EXERCISE:
List every line in the listing that contains the string "серия", copying each such line in full.

DATASET RECORDS:
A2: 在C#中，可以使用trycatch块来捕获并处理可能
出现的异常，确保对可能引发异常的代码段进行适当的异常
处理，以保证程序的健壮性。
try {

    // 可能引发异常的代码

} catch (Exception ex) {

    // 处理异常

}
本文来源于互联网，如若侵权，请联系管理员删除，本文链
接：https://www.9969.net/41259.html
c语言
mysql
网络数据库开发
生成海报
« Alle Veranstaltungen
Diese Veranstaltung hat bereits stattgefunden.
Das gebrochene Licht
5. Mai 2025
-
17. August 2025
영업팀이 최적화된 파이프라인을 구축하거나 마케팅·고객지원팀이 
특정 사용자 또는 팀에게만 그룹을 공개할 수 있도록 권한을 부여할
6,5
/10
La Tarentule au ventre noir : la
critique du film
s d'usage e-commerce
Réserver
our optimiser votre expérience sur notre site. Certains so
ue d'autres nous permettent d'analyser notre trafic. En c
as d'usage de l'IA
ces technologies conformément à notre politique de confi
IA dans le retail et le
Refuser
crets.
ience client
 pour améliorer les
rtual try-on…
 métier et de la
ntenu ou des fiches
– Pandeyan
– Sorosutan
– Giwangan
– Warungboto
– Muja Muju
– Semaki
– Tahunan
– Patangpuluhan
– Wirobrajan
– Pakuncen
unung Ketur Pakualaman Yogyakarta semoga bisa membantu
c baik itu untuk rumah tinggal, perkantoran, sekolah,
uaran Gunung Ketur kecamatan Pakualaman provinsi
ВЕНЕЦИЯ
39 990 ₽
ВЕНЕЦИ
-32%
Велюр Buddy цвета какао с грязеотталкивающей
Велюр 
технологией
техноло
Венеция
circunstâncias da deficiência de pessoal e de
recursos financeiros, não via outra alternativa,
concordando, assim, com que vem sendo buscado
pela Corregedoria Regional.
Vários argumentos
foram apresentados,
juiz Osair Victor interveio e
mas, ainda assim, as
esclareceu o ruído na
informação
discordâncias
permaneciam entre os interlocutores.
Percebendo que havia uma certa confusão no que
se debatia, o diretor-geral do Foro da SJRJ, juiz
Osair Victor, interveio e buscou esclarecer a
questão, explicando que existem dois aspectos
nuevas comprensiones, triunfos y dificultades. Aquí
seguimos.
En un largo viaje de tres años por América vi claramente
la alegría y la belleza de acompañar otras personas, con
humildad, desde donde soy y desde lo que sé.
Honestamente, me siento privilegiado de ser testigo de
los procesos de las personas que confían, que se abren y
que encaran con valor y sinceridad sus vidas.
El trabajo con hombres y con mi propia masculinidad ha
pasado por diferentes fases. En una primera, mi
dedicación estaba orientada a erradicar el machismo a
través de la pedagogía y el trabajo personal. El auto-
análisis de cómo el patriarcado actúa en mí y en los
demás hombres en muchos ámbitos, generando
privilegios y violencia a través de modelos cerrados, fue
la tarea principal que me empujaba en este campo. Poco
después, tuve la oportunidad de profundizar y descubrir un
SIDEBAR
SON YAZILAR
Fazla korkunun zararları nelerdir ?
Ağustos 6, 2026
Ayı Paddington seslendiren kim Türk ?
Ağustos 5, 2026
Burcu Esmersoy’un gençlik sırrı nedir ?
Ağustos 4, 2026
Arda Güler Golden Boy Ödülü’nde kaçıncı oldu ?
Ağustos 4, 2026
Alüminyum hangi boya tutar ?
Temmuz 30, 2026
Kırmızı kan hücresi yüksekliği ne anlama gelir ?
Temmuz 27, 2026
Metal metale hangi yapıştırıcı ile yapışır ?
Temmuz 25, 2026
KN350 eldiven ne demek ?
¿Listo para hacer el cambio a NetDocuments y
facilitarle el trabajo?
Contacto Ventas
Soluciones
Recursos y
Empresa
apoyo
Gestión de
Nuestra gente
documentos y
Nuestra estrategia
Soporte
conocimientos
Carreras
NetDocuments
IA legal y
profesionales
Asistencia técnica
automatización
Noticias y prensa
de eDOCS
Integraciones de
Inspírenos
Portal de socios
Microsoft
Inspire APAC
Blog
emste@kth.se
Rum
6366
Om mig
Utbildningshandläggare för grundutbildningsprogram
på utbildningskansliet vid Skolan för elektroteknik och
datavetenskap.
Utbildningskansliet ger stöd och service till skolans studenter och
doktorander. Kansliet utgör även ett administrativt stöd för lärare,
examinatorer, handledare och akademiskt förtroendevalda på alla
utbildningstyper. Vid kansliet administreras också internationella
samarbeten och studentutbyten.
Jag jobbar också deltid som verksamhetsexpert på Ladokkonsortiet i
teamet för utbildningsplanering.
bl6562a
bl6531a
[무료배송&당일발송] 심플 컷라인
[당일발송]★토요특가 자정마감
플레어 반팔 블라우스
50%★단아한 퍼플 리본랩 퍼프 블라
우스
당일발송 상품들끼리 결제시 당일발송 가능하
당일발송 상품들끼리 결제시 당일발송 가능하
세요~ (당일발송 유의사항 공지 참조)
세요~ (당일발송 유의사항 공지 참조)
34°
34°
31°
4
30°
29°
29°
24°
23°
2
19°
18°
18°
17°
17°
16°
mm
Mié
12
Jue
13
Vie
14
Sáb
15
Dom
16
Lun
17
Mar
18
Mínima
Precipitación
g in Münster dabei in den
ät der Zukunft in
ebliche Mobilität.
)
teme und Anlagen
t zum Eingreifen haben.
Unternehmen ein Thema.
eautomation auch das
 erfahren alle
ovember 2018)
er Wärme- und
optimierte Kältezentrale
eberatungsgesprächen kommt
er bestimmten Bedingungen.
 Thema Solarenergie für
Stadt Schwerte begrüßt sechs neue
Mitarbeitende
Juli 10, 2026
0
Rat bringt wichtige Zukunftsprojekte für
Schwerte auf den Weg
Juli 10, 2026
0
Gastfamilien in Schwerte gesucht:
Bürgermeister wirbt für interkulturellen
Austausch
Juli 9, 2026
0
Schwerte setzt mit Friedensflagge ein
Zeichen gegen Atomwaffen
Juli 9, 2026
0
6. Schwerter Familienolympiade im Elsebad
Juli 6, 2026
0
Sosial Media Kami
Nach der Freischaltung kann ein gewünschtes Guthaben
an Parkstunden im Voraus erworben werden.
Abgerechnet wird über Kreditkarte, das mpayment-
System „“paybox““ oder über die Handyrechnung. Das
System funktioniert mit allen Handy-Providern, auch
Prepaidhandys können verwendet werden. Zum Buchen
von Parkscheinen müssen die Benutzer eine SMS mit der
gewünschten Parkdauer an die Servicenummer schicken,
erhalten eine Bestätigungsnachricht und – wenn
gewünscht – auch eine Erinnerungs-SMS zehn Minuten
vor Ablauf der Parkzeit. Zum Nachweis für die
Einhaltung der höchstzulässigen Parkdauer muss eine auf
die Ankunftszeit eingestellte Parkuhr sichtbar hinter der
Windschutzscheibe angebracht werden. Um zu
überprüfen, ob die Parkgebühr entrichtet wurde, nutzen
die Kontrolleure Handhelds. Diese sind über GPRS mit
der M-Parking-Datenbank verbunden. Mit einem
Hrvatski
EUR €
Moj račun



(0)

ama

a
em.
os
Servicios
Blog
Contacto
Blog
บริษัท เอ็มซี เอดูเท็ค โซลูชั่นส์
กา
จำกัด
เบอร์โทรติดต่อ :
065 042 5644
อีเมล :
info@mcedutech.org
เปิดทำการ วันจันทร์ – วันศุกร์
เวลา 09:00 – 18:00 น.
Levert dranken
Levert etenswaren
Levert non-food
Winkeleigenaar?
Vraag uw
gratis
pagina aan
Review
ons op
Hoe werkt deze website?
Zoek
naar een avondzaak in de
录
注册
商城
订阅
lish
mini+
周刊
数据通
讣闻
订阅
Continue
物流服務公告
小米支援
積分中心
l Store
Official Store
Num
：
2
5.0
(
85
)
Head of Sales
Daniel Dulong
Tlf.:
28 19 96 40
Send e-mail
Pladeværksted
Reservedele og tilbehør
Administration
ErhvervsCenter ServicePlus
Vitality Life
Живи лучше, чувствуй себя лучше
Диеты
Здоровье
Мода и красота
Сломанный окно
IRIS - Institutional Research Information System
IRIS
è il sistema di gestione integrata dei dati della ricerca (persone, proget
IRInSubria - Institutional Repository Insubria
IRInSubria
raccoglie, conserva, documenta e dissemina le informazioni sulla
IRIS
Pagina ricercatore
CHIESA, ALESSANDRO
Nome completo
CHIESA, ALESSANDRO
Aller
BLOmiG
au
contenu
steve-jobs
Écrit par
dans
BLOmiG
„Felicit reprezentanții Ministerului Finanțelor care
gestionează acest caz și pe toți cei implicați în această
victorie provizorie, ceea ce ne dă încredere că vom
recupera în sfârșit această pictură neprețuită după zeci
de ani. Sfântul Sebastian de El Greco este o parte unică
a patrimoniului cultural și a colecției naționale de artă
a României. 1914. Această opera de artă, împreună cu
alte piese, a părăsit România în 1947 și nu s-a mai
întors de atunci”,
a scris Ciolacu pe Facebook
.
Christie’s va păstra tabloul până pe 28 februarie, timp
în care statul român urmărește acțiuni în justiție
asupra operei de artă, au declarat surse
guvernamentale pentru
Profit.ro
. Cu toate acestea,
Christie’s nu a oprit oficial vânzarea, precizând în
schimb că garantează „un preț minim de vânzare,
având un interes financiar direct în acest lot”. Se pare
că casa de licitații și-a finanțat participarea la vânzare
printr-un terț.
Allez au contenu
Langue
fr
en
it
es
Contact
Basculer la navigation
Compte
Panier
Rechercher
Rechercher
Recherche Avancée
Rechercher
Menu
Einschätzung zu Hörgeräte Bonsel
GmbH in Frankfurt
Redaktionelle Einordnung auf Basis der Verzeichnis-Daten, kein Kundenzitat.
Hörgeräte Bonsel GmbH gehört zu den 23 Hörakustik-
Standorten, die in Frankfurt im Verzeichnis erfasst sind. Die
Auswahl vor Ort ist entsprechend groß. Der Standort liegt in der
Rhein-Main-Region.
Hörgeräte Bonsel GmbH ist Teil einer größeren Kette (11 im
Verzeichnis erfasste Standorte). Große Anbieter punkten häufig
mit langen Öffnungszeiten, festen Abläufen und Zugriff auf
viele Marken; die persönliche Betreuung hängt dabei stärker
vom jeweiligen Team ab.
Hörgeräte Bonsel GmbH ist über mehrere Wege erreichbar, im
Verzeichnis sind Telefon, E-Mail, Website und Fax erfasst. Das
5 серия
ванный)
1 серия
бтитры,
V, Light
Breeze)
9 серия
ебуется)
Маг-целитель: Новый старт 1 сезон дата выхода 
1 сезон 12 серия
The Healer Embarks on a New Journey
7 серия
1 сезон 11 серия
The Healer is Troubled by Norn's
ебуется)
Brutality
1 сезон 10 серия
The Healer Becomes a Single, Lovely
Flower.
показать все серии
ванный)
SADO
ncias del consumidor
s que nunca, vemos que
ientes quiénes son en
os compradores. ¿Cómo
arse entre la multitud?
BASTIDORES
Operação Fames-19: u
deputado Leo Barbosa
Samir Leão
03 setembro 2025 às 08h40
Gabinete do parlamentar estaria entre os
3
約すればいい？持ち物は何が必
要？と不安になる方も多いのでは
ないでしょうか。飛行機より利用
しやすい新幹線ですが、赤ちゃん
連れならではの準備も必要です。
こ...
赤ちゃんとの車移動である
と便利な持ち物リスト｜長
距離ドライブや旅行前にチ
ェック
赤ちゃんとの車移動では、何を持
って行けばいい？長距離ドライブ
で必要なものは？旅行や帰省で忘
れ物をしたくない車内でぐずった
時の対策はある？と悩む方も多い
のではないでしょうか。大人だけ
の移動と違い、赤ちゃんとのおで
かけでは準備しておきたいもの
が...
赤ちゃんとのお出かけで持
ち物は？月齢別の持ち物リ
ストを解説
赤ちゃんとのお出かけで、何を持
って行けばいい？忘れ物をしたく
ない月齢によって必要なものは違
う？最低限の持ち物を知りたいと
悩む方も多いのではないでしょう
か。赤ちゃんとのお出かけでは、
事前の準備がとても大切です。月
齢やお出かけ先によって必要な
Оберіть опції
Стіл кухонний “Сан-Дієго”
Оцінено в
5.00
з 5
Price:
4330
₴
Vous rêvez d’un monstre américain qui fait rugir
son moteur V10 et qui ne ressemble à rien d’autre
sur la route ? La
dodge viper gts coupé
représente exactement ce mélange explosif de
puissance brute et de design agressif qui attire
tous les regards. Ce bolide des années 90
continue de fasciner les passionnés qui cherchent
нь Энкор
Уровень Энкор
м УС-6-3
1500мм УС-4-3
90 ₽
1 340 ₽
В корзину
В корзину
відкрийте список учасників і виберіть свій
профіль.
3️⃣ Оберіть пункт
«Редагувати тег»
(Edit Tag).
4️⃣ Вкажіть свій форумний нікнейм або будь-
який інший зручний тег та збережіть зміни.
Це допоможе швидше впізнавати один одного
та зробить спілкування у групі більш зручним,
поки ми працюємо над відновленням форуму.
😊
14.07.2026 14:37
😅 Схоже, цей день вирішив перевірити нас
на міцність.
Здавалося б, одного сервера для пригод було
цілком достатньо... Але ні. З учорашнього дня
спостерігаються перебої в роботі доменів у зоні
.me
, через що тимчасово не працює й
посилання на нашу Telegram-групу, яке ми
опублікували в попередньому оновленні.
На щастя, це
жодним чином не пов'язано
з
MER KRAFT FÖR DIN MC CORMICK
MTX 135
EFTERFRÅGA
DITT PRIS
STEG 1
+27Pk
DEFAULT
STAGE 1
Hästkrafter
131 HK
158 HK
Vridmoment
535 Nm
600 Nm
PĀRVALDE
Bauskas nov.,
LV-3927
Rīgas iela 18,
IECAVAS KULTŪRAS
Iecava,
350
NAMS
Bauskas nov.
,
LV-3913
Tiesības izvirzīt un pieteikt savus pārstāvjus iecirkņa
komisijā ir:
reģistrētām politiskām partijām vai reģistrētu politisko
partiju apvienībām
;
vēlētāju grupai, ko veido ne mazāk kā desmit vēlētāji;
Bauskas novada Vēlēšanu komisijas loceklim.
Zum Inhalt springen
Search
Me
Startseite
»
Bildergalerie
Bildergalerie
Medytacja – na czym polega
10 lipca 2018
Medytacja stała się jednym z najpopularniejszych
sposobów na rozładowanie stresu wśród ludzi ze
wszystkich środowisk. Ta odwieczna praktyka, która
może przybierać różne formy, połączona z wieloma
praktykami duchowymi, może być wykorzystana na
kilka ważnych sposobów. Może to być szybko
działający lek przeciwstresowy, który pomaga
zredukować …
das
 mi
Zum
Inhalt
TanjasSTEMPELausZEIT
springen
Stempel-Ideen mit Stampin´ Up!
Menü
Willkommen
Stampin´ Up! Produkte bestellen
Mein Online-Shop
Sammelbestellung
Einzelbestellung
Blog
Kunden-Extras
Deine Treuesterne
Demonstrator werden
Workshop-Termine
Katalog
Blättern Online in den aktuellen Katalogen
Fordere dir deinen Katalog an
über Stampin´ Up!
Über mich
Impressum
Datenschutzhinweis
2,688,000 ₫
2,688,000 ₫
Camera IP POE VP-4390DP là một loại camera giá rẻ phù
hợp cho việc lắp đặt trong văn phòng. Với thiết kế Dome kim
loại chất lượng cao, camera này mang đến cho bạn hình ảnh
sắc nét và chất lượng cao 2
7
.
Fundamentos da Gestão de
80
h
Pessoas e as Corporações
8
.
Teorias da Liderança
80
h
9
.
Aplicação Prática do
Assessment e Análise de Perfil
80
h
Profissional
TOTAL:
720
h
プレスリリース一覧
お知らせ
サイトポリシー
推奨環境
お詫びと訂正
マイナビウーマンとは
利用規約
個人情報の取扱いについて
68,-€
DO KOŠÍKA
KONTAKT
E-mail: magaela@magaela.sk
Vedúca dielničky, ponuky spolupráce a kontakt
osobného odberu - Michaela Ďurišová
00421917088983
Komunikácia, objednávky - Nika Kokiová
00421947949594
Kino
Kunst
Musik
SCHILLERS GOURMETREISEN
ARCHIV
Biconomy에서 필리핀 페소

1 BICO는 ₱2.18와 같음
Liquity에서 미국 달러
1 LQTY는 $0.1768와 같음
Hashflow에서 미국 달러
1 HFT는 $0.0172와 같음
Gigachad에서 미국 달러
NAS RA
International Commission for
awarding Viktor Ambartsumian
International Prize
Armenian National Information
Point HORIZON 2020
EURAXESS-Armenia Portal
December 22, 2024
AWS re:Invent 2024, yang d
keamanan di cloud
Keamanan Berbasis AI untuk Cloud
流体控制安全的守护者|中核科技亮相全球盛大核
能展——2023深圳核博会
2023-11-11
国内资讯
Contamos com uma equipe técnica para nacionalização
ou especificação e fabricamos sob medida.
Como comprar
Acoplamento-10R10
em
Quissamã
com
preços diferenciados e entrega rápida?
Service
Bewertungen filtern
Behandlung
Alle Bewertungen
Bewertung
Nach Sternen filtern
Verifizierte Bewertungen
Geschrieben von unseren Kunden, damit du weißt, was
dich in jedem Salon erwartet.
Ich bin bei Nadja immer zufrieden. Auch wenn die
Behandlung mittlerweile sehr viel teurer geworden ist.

ANSWER TO THE EXERCISE:
5 серия
1 серия
9 серия
1 сезон 12 серия
7 серия
1 сезон 11 серия
1 сезон 10 серия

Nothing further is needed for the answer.